ECW Press ISBN 978-1-77041-249-1
ecwpress.com

Comments

“Father Bauer and the Great Experimentfills an important gap in the history of hockey as it is played today. Greg Oliver has done a masterful research job in showing how Father Bauer was far ahead of his time in the evolution of what is, today, a truly international game. Hockey around the world—Canada, USA, Russia, Sweden, Finland, everywhere—is deeply indebted to this fascinating Canadian character.” —Roy MacGregor, bestselling author of Home Team: Fathers, Sons and Hockey, and Wayne Gretzky’s Ghost

“When you look at those who have made a profound and lasting impact on hockey in Canada and throughout the world, Father David Bauer is a central figure. Father David Bauer had the vision to start a full-time men’s national team, but it was much bigger than that, in combining hockey and education. When you talk to all the players who played for Father David Bauer, they first and foremost talk about the education and values that he instilled in them. This was as important as the pursuit of hockey excellence. As Hockey Canada becomes a global brand, we will remember a great legend of the game and someone who made a lasting impact on so many , Father David Bauer.” —Bob Nicholson, Oilers Entertainment Group CEO & vice chair, and former Hockey Canada president & CEO

“While David Bauer’s ‘great experiment’ to create a men’s national hockey ‘team-in-being’ focused on excellence, education, and values may have seemed quixotic, especially in a sport dominated by the NHL, his vision set the aspiration for the Canadian sport system to this day. It’s important that Canadians know his story. Greg Oliver’s well-researched biography ably captures the man, his mission, his players, and his times.” —Bruce Kidd, author of The Death of Hockey, vice-president and principal, University of Toronto Scarborough

“It’s the labour and passion behind each word that makes Father Bauer and the Great Experiment such an excellent read. The ice beneath Bauer’s skates was rough at times, but his vision was solid. This is an amazing history of where our national game was and how it has progressed. A tap of the stick to Greg Oliver for his amazing efforts.” —Jiggs McDonald, broadcaster and 1990 recipient of the Foster Hewitt Memorial Award from the Hockey Hall of Fame

Greg oliver is a writer, editor, and stay-at-home dad, Greg Oliver has written extensively about hockey and professional wrestling. Recent books include Blue Lines, Goal Lines, & Bottom Lines; Don’t Call Me Goon; The Goaltenders’ Union; Written in Blue & White; and Duck with the Puck. A member of the Society for International Hockey Research, Greg lives in Toronto, Ontario, with his wife and son. Learn more at OliverBooks.ca.
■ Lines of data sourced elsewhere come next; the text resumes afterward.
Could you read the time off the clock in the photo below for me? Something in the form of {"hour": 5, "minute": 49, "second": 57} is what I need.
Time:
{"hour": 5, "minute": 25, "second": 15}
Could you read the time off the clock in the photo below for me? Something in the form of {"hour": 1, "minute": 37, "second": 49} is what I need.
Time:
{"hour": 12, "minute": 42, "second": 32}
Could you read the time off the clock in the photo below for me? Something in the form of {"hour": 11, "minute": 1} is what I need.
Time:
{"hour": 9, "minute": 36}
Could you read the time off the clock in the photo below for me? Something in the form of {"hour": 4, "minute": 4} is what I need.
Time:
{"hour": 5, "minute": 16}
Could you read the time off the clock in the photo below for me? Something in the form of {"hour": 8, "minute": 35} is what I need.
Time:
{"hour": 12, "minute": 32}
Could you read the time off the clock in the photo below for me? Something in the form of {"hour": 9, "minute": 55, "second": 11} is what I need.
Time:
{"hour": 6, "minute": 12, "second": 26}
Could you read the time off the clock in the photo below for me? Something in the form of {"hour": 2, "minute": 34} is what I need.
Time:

He grew up in Kitchener, and went to Grand River Collegiate Institute, where he served on the student council for two years, as editor of the school newspaper. While in high school, he published the Canadian Wrestling Report newsletter, with subscribers across the world. Greg came by the self-publishing route honestly, as his parents, Jim and Shirley Oliver, self-published The Buyers Guide to Factory Outlets in Ontario for many years. As well, Greg was always involved in the community through his association with 24th Kitchener Scout group, based at his church, St. James-Rosemount United Church.